Sicher, unser Staat hat viel getan und tut es auch immer noch. Es wird vieles wieder werden, aber eben nicht alles. Und wer setzt sich dann für die ein, die keine Lobby haben oder die durch irgendwelche Raster fallen?

Auch als Gemeinden haben wir in dieser Zeit viele Einschränkungen hinnehmen müssen. Lange konnten gar keine Gottesdienste stattfinden. Und anders als im Fußballstadion gilt es nach wie vor, Abstand einzuhalten, Masken zu tragen und vielerorts noch nicht zu singen, bestenfalls mit Maske. Langsam kommen wir wieder in Gang, aber auch hier gilt die Frage: ob sich alle wieder erholen werden?

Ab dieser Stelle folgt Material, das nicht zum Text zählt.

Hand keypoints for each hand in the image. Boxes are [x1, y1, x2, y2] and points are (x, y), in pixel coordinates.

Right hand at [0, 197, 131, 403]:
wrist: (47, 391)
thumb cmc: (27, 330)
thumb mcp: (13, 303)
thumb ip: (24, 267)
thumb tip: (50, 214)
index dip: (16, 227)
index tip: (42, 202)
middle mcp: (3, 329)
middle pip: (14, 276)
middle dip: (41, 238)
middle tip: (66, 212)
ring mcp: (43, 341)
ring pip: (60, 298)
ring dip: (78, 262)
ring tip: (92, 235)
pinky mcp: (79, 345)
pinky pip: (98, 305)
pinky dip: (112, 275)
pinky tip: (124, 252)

Trotzdem ist die Situation der Gemeinde aus meiner Sicht eine besondere. Bei allen Einschränkungen des Gemeindelebens bleibt da ja unser Auftrag, den Menschen das Evangelium von Jesus Christus zu sagen und sie in eine Gemeinschaft einzuladen, in der jede und jeder willkommen und angenommen ist, ohne nach allen sonst einschränkenden oder ausgrenzenden Befindlichkeiten zu fragen.

Vor ein paar Sonntagen habe ich über den Text aus Lukas 15,1-10 gepredigt, wo es um das verlorene Schaf bzw. die verlorene Münze geht, den Hirten, der das verlorene Schaf sucht, und die Frau, die das Haus auf den Kopf stellt, um die Münze zu finden. Mir ging die ganze Zeit durch den Kopf, ob hier nicht auch ein Auftrag für die Gemeinde ist, denen nachzugehen, die in diesen Zeiten drohen verlorenzugehen. In Fußballstadien gehen die Menschen, haben offensichtlich eine tiefe Sehnsucht danach. In die Kirchen und Gemeinden gehen immer weniger. Haben wir an Bedeutung verloren, oder sind wir einfach in Vergessenheit geraten? Wäre es dann nicht an der Zeit sich aufzumachen, sich weniger Gedanken über die Rückkehr zum alten Gemeindeleben zu machen, sondern vielmehr aufzubrechen und anderen Menschen nachzugehen? Das ist bestimmt nicht die Frage nach großen Programmen, sondern ein Auftrag an Einzelne für einzelne Menschen.

Wenn wir als Gemeinden wieder starten, dann ist es bestimmt sehr schön, einander begegnen zu können und demnächst auch wieder ohne Maske singen zu dürfen und Gemeinschaft zu erleben. Aber gleichzeitig sind wir auch von Christus Berufene, die denen nachgehen, die sich und vieles verloren haben, denen eine freundliche Zuwendung guttut, für die eine vorbehaltlose Annahme ein echtes Geschenk ist. Gemeinde könnte an Relevanz gewinnen, weil sie Menschen das bieten kann, wonach sich viele sehnen: frohe Gemeinschaft, Bestätigung der Individualität und in Jesus Christus eine lebendige Hoffnung, die über jedes persönliche Schicksal und auch über eine Pandemie hinausreicht.